Viral Marketing’s Video Love Affair
Next to ‘cool microsites’ and games, viral video is hot.
Marketers with viral campaign experience think highly of microsites, games and video clips, according to Marketing Sherpa’s “2007 Viral Marketing Survey.”
Experienced viral marketers recognize that creating a separate presence for viral campaigns can have a huge impact. “Creating cool microsites” topped all other tactics, with 37% of very experienced marketers saying they produced great results. One-third thought that online games brought great results.
Video clips got generally good reviews from marketers, with about three in 10 saying they yielded great results, and just 13% admitting their results were dismal.
Viral Marketing Tactics with
With experience comes expense, however. Some 43% of experienced marketers say they spend between $5,000 and $10,000 on video clips in their viral campaigns, while 49% of less-experienced marketers say they get the job done with $2,500 to $5,000 in spending.
Price Estimates for Video Clips for Viral Marketing Campaigns according to US Marketers, by Experience, April 2007 (% of respondents)
About two-thirds of the consumer marketers in the Marketing Sherpa study said they planned to use video in a campaign during the coming year.
But what are the chances of a video actually going viral? According to an Online Publishers Association (OPA) survey, not that high.
When people view online videos that are compelling, amusing or just plain weird, they tell other people. Only 9% of respondents to the OPA survey did so frequently, but an additional 29% occasionally let others know about online videos.

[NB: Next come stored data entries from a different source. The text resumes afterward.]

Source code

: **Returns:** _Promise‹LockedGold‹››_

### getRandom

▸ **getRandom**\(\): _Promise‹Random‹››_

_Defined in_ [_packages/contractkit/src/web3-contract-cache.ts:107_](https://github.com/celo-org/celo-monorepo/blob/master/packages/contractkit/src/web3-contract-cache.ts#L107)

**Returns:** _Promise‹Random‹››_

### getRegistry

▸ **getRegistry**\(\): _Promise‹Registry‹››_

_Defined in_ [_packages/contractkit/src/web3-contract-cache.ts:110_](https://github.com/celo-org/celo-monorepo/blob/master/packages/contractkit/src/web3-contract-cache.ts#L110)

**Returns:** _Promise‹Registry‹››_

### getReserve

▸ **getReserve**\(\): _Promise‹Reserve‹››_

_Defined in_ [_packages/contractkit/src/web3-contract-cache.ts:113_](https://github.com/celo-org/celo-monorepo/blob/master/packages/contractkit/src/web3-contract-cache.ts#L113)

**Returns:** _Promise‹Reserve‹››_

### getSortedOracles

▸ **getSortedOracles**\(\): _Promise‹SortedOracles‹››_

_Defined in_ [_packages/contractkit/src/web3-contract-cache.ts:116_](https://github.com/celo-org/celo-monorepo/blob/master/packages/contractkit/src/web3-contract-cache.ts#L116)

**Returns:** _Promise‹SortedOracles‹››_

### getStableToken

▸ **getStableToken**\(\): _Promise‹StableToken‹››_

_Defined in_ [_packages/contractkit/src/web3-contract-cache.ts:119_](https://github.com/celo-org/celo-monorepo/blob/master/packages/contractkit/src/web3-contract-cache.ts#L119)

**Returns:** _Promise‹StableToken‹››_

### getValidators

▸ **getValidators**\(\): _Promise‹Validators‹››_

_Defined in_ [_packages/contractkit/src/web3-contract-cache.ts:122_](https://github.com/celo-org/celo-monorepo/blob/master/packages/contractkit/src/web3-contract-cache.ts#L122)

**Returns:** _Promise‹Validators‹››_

Frequency with which US Online Video Viewers Let Others Know about the Online Videos They Have Watched or Heard about, February 2006 (% of respondents)

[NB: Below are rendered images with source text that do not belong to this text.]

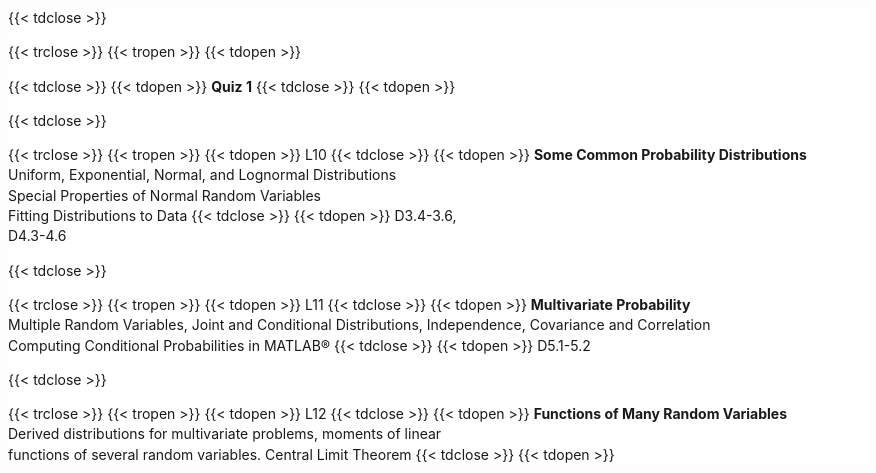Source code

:{{< tdclose >}}

{{< trclose >}}
{{< tropen >}}
{{< tdopen >}}

{{< tdclose >}}
{{< tdopen >}}
**Quiz 1**
{{< tdclose >}}
{{< tdopen >}}
  

{{< tdclose >}}

{{< trclose >}}
{{< tropen >}}
{{< tdopen >}}
L10
{{< tdclose >}}
{{< tdopen >}}
**Some Common Probability Distributions**  
Uniform, Exponential, Normal, and Lognormal Distributions  
Special Properties of Normal Random Variables  
Fitting Distributions to Data
{{< tdclose >}}
{{< tdopen >}}
D3.4-3.6,  
D4.3-4.6  

{{< tdclose >}}

{{< trclose >}}
{{< tropen >}}
{{< tdopen >}}
L11
{{< tdclose >}}
{{< tdopen >}}
**Multivariate Probability**  
Multiple Random Variables, Joint and Conditional Distributions, Independence, Covariance and Correlation  
Computing Conditional Probabilities in MATLAB®
{{< tdclose >}}
{{< tdopen >}}
D5.1-5.2  

{{< tdclose >}}

{{< trclose >}}
{{< tropen >}}
{{< tdopen >}}
L12
{{< tdclose >}}
{{< tdopen >}}
**Functions of Many Random Variables**   
Derived distributions for multivariate problems, moments of linear  
functions of several random variables. Central Limit Theorem
{{< tdclose >}}
{{< tdopen >}}
  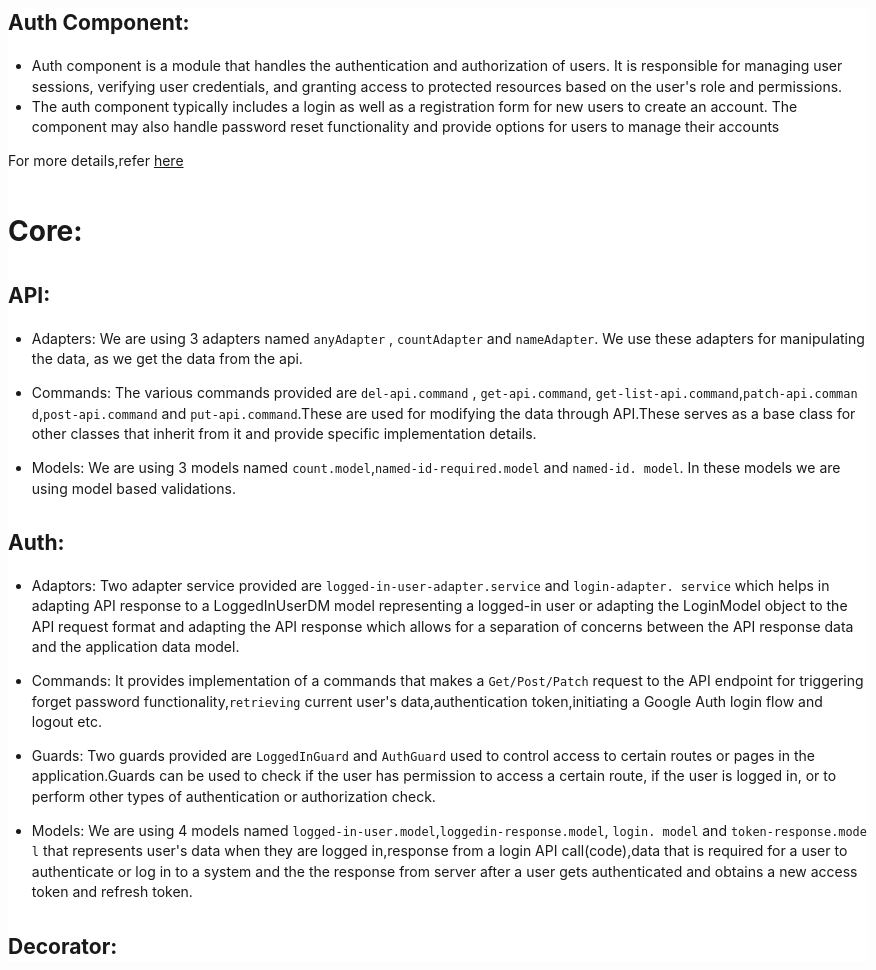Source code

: ## Auth Component:

- Auth component is a module that handles the authentication and authorization of users. It is responsible
  for managing user sessions, verifying user credentials, and granting access to protected resources based on the user's role and permissions.
- The auth component typically includes a login as well as a registration form for new users to create an
  account. The component may also handle password reset functionality and provide options for users to manage their accounts

For more details,refer [here]()

# Core:

## API:

- Adapters: We are using 3 adapters named `anyAdapter` , `countAdapter` and `nameAdapter`. We
  use these adapters for manipulating the data, as we get the data from the api.

- Commands: The various commands provided are `del-api.command` , `get-api.command`,
  `get-list-api.command`,`patch-api.command`,`post-api.command` and `put-api.command`.These are used for modifying the data through API.These serves as a base class for other classes that inherit from it and provide specific implementation details.

- Models: We are using 3 models named `count.model`,`named-id-required.model` and
  `named-id. model`. In these models we are using model based validations.

## Auth:

- Adaptors: Two adapter service provided are `logged-in-user-adapter.service` and
  `login-adapter. service` which helps in adapting API response to a LoggedInUserDM model representing a logged-in user or adapting the LoginModel object to the API request format and adapting the API response which allows for a separation of concerns between the API response data and the application data model.

- Commands: It provides implementation of a commands that makes a `Get/Post/Patch` request to the
  API endpoint for triggering forget password functionality,`retrieving` current user's data,authentication token,initiating a Google Auth login flow and logout etc.

- Guards: Two guards provided are `LoggedInGuard` and `AuthGuard` used to control
  access to certain routes or pages in the application.Guards can be used to check if the user has permission to access a certain route, if the user is logged in, or to perform other types of authentication or authorization check.

- Models: We are using 4 models named `logged-in-user.model`,`loggedin-response.model`,
  `login. model` and `token-response.model` that represents user's data when they are logged in,response from a login API call(code),data that is required for a user to authenticate or log
  in to a system and the the response from server after a user gets authenticated
  and obtains a new access token and refresh token.

## Decorator:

There are two ways of looking at the OPA study’s results, according to eMarketer senior analyst David Hallerman.
“Since fewer than one in 10 people frequently tell others about online video, it could be argued that the whole concept of viral online video is somewhat overblown,” says Mr. Hallerman. “Having said that, only about one in 10 people in any field are the ‘influencers’ who give word-of-mouth marketing its power.”
“Reliance on viral video, rather than making it just one element for getting the message out, will succeed only in rare cases,” he adds.